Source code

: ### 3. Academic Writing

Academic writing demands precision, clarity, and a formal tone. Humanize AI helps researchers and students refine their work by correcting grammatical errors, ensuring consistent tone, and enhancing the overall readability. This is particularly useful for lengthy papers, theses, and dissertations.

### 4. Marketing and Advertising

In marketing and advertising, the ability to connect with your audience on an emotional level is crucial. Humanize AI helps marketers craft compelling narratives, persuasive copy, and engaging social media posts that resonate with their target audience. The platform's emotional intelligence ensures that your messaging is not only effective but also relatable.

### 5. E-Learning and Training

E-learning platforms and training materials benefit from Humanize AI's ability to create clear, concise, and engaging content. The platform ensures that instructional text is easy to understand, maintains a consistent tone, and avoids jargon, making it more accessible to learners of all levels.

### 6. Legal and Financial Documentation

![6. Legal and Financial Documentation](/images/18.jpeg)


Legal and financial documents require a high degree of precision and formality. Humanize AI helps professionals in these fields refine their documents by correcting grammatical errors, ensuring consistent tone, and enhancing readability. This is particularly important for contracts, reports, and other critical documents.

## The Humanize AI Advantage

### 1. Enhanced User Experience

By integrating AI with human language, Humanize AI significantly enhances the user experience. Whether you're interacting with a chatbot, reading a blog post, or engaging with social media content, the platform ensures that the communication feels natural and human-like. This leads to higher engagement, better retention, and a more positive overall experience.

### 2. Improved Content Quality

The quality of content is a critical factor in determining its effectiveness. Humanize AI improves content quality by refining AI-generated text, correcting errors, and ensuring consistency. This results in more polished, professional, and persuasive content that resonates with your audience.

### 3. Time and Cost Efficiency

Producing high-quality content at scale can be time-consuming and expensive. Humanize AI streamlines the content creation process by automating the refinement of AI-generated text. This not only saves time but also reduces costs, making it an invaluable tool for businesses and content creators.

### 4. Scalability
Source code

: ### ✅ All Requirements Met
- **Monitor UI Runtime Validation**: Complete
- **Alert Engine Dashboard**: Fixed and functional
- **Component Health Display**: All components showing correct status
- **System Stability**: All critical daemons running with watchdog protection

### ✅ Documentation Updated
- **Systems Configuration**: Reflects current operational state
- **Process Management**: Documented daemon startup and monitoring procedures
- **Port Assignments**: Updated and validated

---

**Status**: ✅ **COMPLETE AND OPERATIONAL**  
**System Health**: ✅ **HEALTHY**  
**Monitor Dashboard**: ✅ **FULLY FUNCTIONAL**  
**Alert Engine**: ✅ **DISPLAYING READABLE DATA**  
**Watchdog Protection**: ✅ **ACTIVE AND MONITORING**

------------------------------------------------

• **What is needed**: Repeat the lines between the one holding "All Requirements Met" and the one holding "- **System Stability**: All", inclusive, without changing anything.

• **Written reply**:
: ### ✅ All Requirements Met
- **Monitor UI Runtime Validation**: Complete
- **Alert Engine Dashboard**: Fixed and functional
- **Component Health Display**: All components showing correct status
- **System Stability**: All critical daemons running with watchdog protection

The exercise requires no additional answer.